“Markdown!” “Lowest Prices in Town” “Save 75%” “Rock Bottom Prices!” “We’ll Beat Any Price” “Cheapest Deal in Town”. For the past 18 months, these sales slogans have been screaming at consumers from websites, TV and newspaper ads and more.

$1 dollar bins, something you’d normally find only in the aisles of a dollar store, Wal-Mart or KMart are now a fixture in many stores – the first thing you see when  you walk through the door.

But here’s the problem. Shoppers are tired of the message.

Your customers have “frugal fatigue.”

They’re tired of pinching pennies, “buying down” from the product levels they’d normally buy at, always looking for the cheapest price. They’re tired of compromising on quality and service to save a few bucks. And even if they don’t have a lot of extra money to spend, they don’t want to be constantly reminded of it.

Granted, the rampant excess buying of extravagent luxururies is over.  Back in 2005, one of the trends I talked about when I spoke on stage at eBay Live! on the topic of product sourcing was a trend called “mass lux”.

Luxury for the masses.

At the time, people were spending huge sums of money on disposable products. Parents were buying $900 purses for their teenage daughters. In multiples! Heck women were buying $1500 – $2000 purses for themselves, without batting an eyelash.  And these were not people with 7 figure incomes. These were everyday people, making an average income.  Those days are gone.

A Badge of Honor

When the need for frugality kicked in, most people were actually glad to do it.
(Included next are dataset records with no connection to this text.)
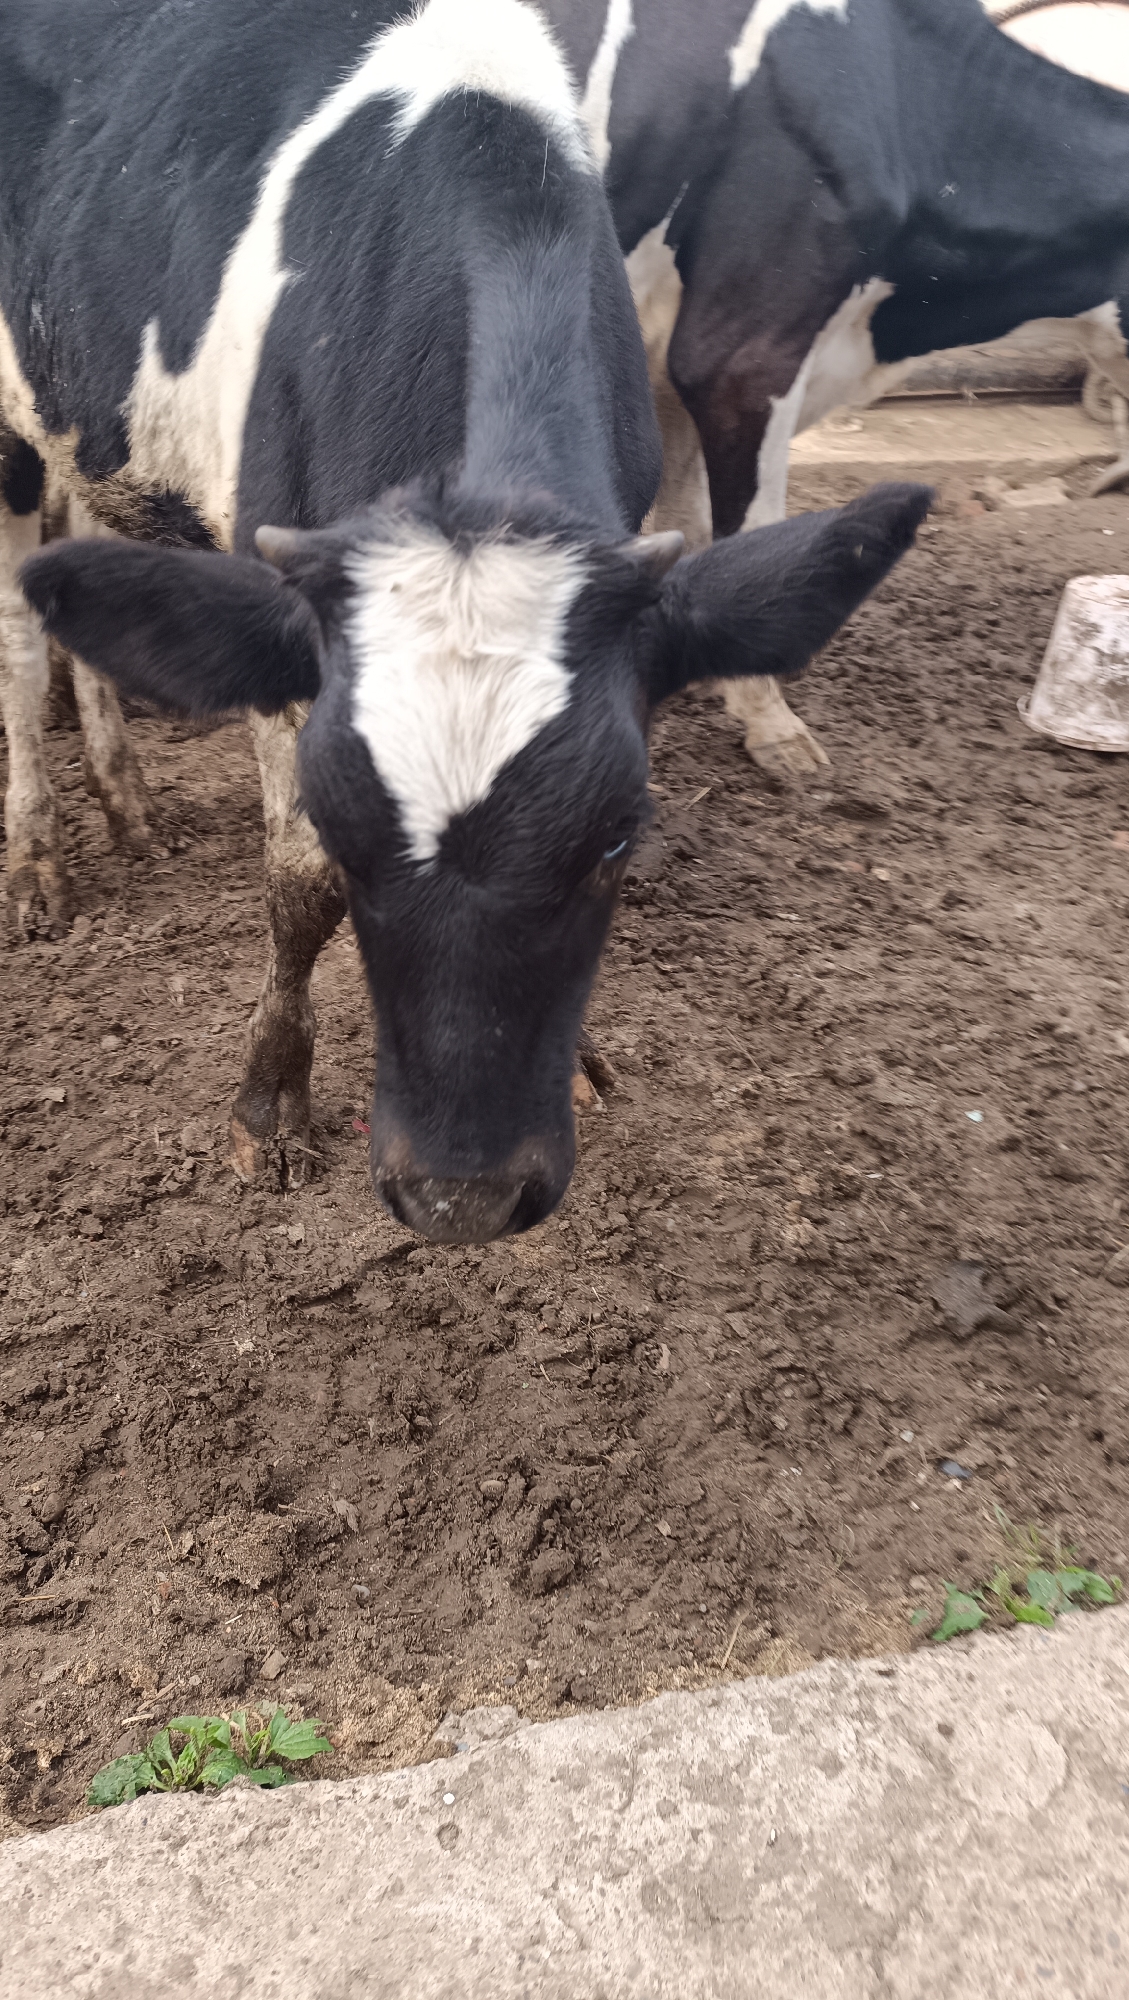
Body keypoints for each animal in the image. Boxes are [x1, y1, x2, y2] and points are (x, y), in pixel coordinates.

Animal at [2, 0, 930, 1243]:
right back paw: (35, 859)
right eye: (349, 832)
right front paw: (268, 1104)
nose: (461, 1196)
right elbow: (295, 885)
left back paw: (126, 800)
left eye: (618, 835)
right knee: (18, 637)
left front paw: (575, 1054)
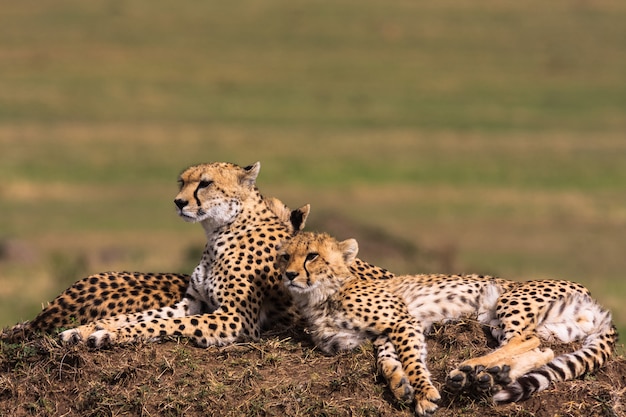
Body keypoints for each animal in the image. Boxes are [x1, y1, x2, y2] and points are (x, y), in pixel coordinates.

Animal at [278, 231, 616, 416]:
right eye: (284, 257)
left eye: (311, 256)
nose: (289, 275)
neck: (320, 295)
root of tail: (593, 298)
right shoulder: (382, 334)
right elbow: (387, 361)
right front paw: (400, 385)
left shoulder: (403, 319)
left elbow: (412, 359)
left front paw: (424, 394)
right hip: (507, 322)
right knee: (542, 349)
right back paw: (494, 374)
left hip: (507, 300)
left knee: (527, 340)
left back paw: (472, 369)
Like eating a big buffet on Sunday and feeling virtuous about cutting back your food intake on Monday – people realized their spending had gotten out of control.

It even became somewhat of a sport for newbies. Those who had never looked at a price tags with much scrutiny were suddenly clipping coupons and happily telling their friends about the money they’d saved on their latest purchase. Or where to find the cheapest prices on food.

But the 2009 holiday season, it became apparent that people had frugal fatigue. Just like day 10 on a low calorie diet, the celery doesn’t have the same crunch and you’re ready for a cheeseburger! 🙂

In fact WordSpy, one of my favorite places to keep up with the latest in words, defines frugal fatigue as :

Mental exhaustion caused by constant frugality during hard economic times.

And yes, your customers have it.  They’re tired of being reminded that they are on a budget. Ready to upgrade their shopping choices.

And as a savvy online seller you want to make sure that you are communicating a Unique Promise of Value (UPV) that doesn’t focus solely on being the lowest price in town. You have to clearly explain the value of what you’re offering.

Reuters ran an interesting article today titled “Retailers Broaden the Meaning of Value” that underlines this point.

Recently the term “great value” has become synonymous with low price.  But value is and always has been about more than just price.

What are the benefits of your product?

What is your Unique Promise of Value?

You can’t compete on price. It’s a downward spiral. Even Wal-Mart changed their message from “Always Low Prices” to “Save Money. Live Better.”

Their new message brings up a much more compelling Unique Promise of Value for people.

If your store sells kitchen accessories – what would your message be?

How about “Cook at Home. Eat Healthier. Save Money.”  As a potential customer, now you’ve got my interest!

But if you were to say “Cheapest prices on cookie sheets.” The first thing I’d think of were those cheap baking sheets that warp, rust and burn my chocolate chip cookies.  As a shopper, I don’t want more junk to throw away in a landfill.

If you want to see a store that’s wildly successful and excels at promoting a Unique Promise of Value, check out Moosejaw.  Yes they run sales. And they have some great deals, but that’s not the message that attracts their customers.

So if you’ve been focusing your message on “Low! Low! LOW!” prices, it’s time to go back to the core of your business and see what else you have to offer your customer.

Whether it’s style, selection, value, service, expertise, humor, whimsy, trendiness, quality, product obsession, a keen eye for what’s hot, the latest and greatest, the tried and true or the plain but useful.You’ve got to have something besides “Great buys all the time.”

How about you?  What’s your Unique Promise of Value? Tell me below.

PS: This doesn’t mean that you can’t/shouldn’t offer your customers sales, discounts and special deals.

But when you do, add some special sauce to it! “Save 20% on our color-popping, sizzling hot summer tank tops!” (As opposed to “Lowest price of the season on all tank tops. Yawn 😉 )

It’s time to re-energize your customers and help pull them out of frugal fatigue!